> [What to do]:
Scan the listing below. Copy each line that contains "down".

> [Input data]:
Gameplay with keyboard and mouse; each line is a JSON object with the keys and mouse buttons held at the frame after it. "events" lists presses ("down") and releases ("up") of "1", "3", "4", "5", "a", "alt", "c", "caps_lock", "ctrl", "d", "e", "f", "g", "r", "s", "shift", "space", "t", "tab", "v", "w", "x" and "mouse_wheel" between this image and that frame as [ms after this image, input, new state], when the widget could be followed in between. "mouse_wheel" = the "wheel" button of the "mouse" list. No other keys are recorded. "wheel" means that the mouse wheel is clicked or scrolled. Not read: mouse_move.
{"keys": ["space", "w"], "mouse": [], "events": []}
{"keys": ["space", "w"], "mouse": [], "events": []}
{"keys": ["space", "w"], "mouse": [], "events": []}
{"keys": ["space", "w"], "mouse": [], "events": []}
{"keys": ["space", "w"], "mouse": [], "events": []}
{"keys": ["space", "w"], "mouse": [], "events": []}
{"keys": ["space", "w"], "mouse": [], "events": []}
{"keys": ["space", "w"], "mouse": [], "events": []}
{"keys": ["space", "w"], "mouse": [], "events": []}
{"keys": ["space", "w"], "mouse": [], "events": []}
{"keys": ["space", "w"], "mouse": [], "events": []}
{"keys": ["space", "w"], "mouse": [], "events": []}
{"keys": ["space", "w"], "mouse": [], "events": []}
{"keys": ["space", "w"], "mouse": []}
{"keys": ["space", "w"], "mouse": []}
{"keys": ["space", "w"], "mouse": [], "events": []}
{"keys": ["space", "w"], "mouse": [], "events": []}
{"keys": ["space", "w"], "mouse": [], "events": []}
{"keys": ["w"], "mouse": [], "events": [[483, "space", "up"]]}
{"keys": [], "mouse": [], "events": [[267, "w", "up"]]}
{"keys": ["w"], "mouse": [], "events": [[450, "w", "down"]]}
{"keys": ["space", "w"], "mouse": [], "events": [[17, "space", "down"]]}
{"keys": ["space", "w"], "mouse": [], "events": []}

> [Solution for this exercise]:
Gameplay with keyboard and mouse; each line is a JSON object with the keys and mouse buttons held at the frame after it. "events" lists presses ("down") and releases ("up") of "1", "3", "4", "5", "a", "alt", "c", "caps_lock", "ctrl", "d", "e", "f", "g", "r", "s", "shift", "space", "t", "tab", "v", "w", "x" and "mouse_wheel" between this image and that frame as [ms after this image, input, new state], when the widget could be followed in between. "mouse_wheel" = the "wheel" button of the "mouse" list. No other keys are recorded. "wheel" means that the mouse wheel is clicked or scrolled. Not read: mouse_move.
{"keys": ["w"], "mouse": [], "events": [[450, "w", "down"]]}
{"keys": ["space", "w"], "mouse": [], "events": [[17, "space", "down"]]}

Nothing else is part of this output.